Watch for these events programmatically:
- Transfer (ERC-20 and ERC-721)
- Approval and ApprovalForAll
- OwnershipTransferred or Upgrade events (for upgradeable proxies)
Also, track contract verification status. A verified contract with source code is much easier to trust than an opaque bytecode blob. That doesn’t guarantee safety, but it reduces unknowns.
Tips and habits for daily use
Bookmark vendor contracts you trust. Keep a short list of known marketplace and bridge contracts so you can quickly recognize them in transactions. That saves time.
When you find a suspicious transfer, document it. Save the tx hashes and a short note. If you’re rolling this into a security process, stamps of evidence matter.
Use naming features if your explorer supports them. Label recurring addresses. It’s a small usability win that compounds quickly.
Revoke approvals regularly. Seriously. Wallets like MetaMask and others now show token approvals, and you can revoke them. My gut says do that monthly if you’re actively trading.

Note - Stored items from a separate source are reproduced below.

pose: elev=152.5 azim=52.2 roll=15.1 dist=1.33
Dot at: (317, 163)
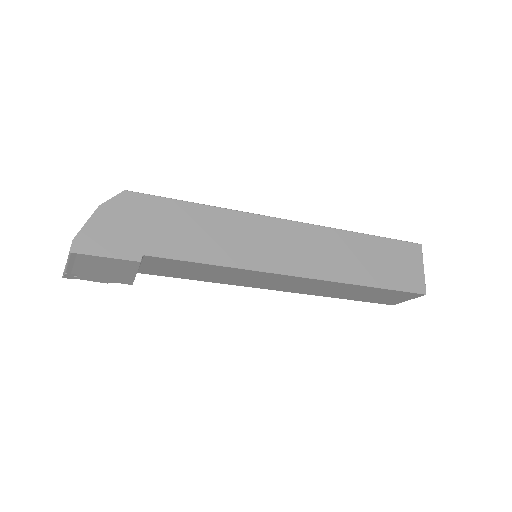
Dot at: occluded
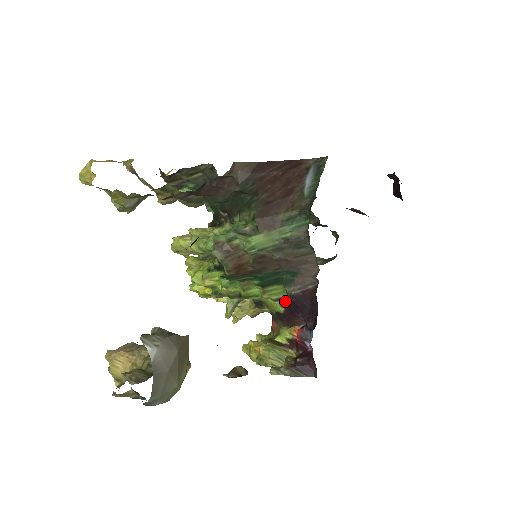
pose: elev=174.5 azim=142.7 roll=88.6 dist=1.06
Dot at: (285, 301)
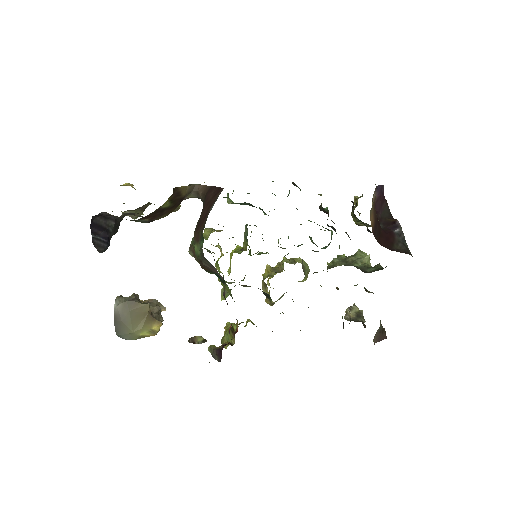
Dot at: occluded
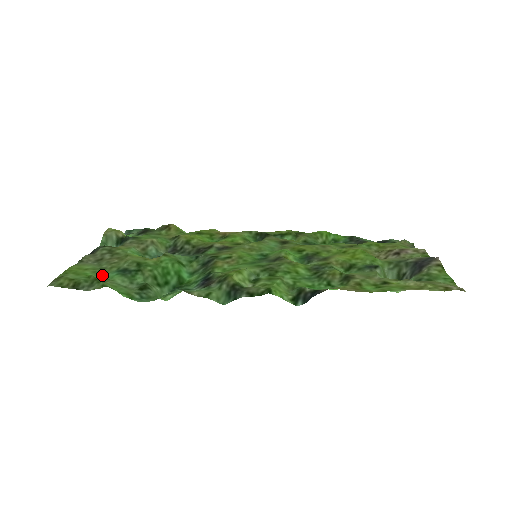
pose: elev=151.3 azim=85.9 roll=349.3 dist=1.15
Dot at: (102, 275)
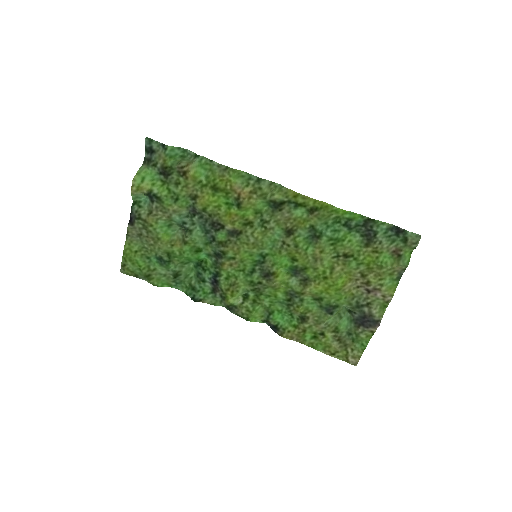
Dot at: (147, 259)
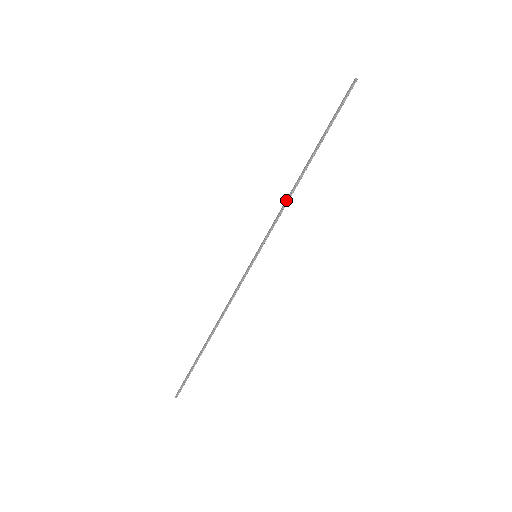
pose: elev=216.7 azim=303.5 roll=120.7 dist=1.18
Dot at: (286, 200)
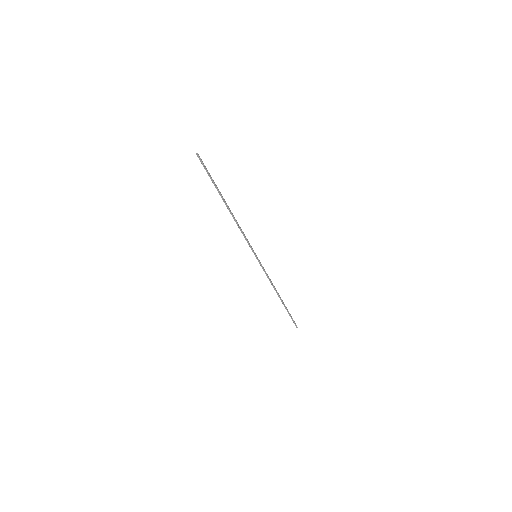
Dot at: occluded
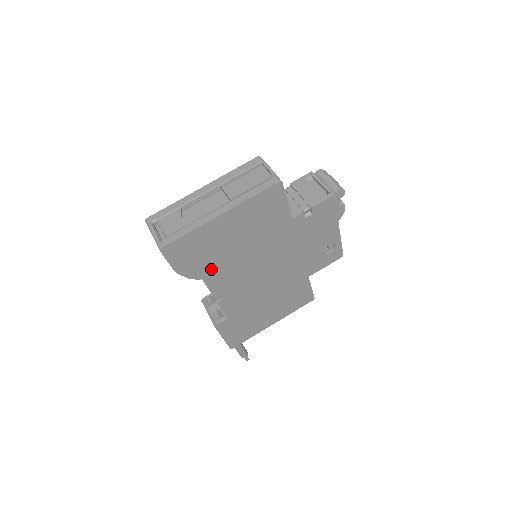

Where to go next — tools and learning resources
If you want a single place to start poking at everything — tokens, NFTs, and transactions — try a robust explorer that decodes contracts and logs (I often start with explorers that make it easy to jump from tx to token to holder list). You can also use the API to build lightweight monitors for wallets or collections. For quick reference, check this link to an ethereum explorer that aggregates many of these views in one place.
Learn how to read ABI-decoded logs. Once you can parse a function signature (0x…), a lot opens up. There are simple libraries for decoding ABI inputs in JavaScript, Python, and Rust.
FAQ
How can I verify an NFT’s initial mint?
Look for the earliest Transfer event where tokenId appears, usually with the zero address as the „from“. That indicates minting. Trace back to the contract creation to see who deployed it, and check whether that deployment matched a verified source.
What if metadata points to a broken URL?
Broken metadata doesn’t erase provenance — ownership and tokenId remain on-chain — but it does affect utility and value. If metadata is hosted off-chain, consider whether the host is persistent (IPFS vs. ephemeral CDN). If it’s mutable, the token’s appearance can change unexpectedly.
Can I trust token approvals I didn’t initiate?
No. If you didn’t explicitly approve a contract, treat unexpected approvals as a red flag. Revoke permissions, move assets if you suspect compromise, and audit recent transactions for suspicious activity.